Les coûts liés à l’implantation ou la perception des clients ne sont pas des arguments valables pour le professeur en santé et sécurité au travail à l’Université du Québec en Outaouais, Jean-Paul Dautel. La jurisprudence, elle s’en moque. À partir du moment où une personne a une job statique, elle devrait avoir un siège, peu importe la question de coût, peu importe la question de l’image, indique-t-il.
Trente-cinq ans plus tard, les caissières dans les supermarchés sont encore debout.
Roxane Larouche affirme que la grande majorité des inspecteurs de la Commission des normes, de l’équité, de la santé et de la sécurité au travail (CNESST) n’appliquent pas la réglementation.

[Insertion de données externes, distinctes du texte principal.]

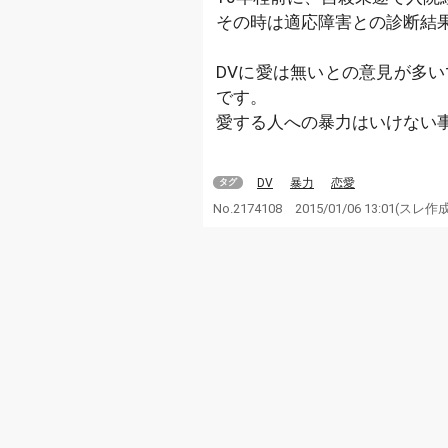
その時は適応障害との診断結
DVに愛は無いとの意見が多い
です。
愛する人への暴力はいけない
DV
暴力
恋愛
タグ
No.2174108
2015/01/06 13:01
(スレ作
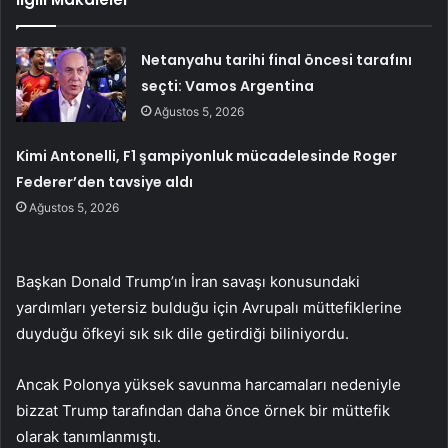
Netanyahu tarihi final öncesi tarafını
seçti: Vamos Argentina
Ağustos 5, 2026
Kimi Antonelli, F1 şampiyonluk mücadelesinde Roger
Federer’den tavsiye aldı
Ağustos 5, 2026
Başkan Donald Trump’ın İran savaşı konusundaki
yardımları yetersiz bulduğu için Avrupalı müttefiklerine
duyduğu öfkeyi sık sık dile getirdiği biliniyordu.
Ancak Polonya yüksek savunma harcamaları nedeniyle
bizzat Trump tarafından daha önce örnek bir müttefik
olarak tanımlanmıştı.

C’est à géométrie variable, déplore-t-elle.
Il y a des inspecteurs qui ne semblent pas prendre ça au sérieux.
Il y a certains dangers qui sont invisibilisés, croit Jean-Paul Dautel. Il rappelle que la CNESST demande à ses inspecteurs de prioriser les risques comme les chutes et l’exposition à des produits chimiques. Le système québécois est davantage axé sur l’autorégulation des employeurs et les pénalités en cas d’infraction sont faibles, estime le professeur.
Tous les inspecteurs reçoivent une formation spécifique sur les risques ergonomiques. [...] Cette approche permet aux inspecteurs d’évaluer diverses situations de travail sous l’angle des risques ergonomiques, et ce, en fonction du cadre légal en vigueur, répond la CNESST.
L’organisme n’est pas en mesure de dire combien de fois il est intervenu pour ce type de problème, puisque son système de classification ne permet pas une telle précision.
Dès 2004, dans un article scientifique intitulé La souffrance inutile : la posture debout statique dans les emplois de service, Karen Messing indique que la CSST n’était pas intéressée par la douleur parce qu’il ne s’agit pas de maladie ou d’accident. Une personne peut vivre de la douleur pendant des années sans avoir droit à une compensation.

La professeure Karen Messing rappelle que dans d’autres commerces, comme les banques, les employés peuvent s’asseoir. Elle croit que les caissières des supermarchés sont victimes de leur statut social.
Photo : Radio-Canada / Marie-Pier Mercier
Une question de sexe et de classe sociale?
Karen Messing croit que les doléances des caissières sont peu écoutées parce qu’il s’agit d’une profession majoritairement féminine et moins scolarisée.
C’est une vision quand même dure. S'ils ne sont pas debout, ils ne vont rien faire, ils sont paresseux. Il y a un certain mépris, déplore-t-elle.
On ne veut pas que la personne soit assise pendant que son client est debout. Les caissières, c’est un des métiers les moins payés. Donc, ce sont des gens qui font partie de la classe ouvrière. Il y a une différence de classe entre les caissières et les personnes qu’elles servent. Est-ce que le médecin se lève quand quelqu’un arrive dans son bureau? Pas toujours, selon elle.
Isabelle est certaine qu’elle serait plus productive si elle avait un moyen de soulager un peu ses douleurs. Elle serait aussi plus disponible pour répondre aux clients avec le sourire.
*Nous avons choisi d’écrire ce texte au féminin, puisque la grande majorité des employés aux caisses sont des femmes.
**Non fictif. Nous avons accepté de protéger l’identité d’Isabelle parce qu’elle craint les représailles de son employeur.